- [Supplied text]:
Time is Money
Do you find chunks of your day consumed by less than productive activities? Updating Twitter? Checking Facebook? Clicking on those fascinating links posted by your friends? Checking sports scores or stock prices? Catching up on the latest hilarity from DamnYouAutoCorrect? None of these are bad things, but when you have important tasks to complete these non-essential activities can kill your productivity. It turns out there’s a quick visualization you can perform that will make you more likely to focus on your mission-critical tasks.

So what is this magic productivity booster? It’s thinking about your hourly pay rate. (Consultants, attorneys, and other hourly billers could visualize their hourly billing rate, no doubt even higher.)

Why does this work? According to researchers Sanford DeVoe and Julian House of the University of Toronto, it’s because thinking about one’s pay causes a greater degree of impatience when not making money.

- [Task to carry out]: Reproduce the text about hourly pay and productivity word for word, in full. Rely only on the text about thinking of your hourly pay.

- [Given entries]:
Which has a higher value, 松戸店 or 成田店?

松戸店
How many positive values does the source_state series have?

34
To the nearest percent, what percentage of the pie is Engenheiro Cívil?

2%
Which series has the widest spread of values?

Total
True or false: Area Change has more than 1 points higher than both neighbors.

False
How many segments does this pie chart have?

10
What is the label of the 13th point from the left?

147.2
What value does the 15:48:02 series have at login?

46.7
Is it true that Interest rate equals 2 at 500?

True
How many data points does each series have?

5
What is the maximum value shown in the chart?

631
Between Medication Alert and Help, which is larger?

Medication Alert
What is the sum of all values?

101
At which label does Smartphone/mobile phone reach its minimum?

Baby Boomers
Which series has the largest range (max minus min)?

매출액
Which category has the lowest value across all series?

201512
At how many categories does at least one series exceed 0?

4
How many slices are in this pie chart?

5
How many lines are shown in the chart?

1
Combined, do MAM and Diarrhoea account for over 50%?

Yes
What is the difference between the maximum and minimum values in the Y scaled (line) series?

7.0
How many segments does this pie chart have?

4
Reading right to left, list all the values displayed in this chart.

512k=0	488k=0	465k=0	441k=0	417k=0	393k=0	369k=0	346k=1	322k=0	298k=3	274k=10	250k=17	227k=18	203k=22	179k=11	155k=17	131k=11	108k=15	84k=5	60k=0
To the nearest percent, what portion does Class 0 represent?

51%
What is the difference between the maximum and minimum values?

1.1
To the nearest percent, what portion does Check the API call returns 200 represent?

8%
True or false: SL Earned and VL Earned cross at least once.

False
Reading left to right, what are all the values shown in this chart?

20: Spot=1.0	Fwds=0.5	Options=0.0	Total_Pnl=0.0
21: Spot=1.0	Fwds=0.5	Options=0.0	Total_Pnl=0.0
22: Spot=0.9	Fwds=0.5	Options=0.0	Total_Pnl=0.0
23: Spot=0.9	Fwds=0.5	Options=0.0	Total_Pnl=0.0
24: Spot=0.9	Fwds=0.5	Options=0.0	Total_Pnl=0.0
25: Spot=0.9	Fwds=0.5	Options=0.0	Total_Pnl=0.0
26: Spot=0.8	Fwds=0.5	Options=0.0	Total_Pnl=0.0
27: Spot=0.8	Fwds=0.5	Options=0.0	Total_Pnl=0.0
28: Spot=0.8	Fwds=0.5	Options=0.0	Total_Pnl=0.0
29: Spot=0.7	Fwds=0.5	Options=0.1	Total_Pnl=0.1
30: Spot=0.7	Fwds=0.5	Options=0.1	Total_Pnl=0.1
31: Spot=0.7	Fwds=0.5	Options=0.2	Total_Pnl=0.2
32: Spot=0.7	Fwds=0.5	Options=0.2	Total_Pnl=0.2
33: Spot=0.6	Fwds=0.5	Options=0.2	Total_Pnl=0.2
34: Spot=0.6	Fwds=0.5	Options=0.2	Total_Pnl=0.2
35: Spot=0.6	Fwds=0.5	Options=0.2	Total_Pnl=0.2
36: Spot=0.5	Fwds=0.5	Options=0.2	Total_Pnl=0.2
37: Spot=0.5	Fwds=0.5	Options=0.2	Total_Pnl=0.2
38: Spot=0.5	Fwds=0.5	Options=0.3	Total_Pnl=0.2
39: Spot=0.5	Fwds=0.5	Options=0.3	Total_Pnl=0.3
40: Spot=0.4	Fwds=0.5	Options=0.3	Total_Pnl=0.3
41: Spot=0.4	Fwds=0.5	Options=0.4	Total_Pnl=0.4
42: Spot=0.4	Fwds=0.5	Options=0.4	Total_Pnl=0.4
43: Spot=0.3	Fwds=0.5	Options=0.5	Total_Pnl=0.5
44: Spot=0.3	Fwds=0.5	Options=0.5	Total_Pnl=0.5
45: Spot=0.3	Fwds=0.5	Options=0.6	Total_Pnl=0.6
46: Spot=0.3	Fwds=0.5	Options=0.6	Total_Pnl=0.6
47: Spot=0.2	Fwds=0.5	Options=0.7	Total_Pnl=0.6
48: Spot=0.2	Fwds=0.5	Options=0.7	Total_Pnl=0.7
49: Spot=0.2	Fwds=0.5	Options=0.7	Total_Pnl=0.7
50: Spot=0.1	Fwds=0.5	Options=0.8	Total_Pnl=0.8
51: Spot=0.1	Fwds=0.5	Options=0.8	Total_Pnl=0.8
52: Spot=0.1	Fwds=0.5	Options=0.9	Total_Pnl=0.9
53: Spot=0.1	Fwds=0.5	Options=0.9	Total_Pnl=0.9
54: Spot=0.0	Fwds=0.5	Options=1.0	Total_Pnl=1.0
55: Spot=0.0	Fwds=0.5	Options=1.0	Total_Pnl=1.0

- [Your solution]:
Time is Money
Do you find chunks of your day consumed by less than productive activities? Updating Twitter? Checking Facebook? Clicking on those fascinating links posted by your friends? Checking sports scores or stock prices? Catching up on the latest hilarity from DamnYouAutoCorrect? None of these are bad things, but when you have important tasks to complete these non-essential activities can kill your productivity. It turns out there’s a quick visualization you can perform that will make you more likely to focus on your mission-critical tasks.

So what is this magic productivity booster? It’s thinking about your hourly pay rate. (Consultants, attorneys, and other hourly billers could visualize their hourly billing rate, no doubt even higher.)

Why does this work? According to researchers Sanford DeVoe and Julian House of the University of Toronto, it’s because thinking about one’s pay causes a greater degree of impatience when not making money.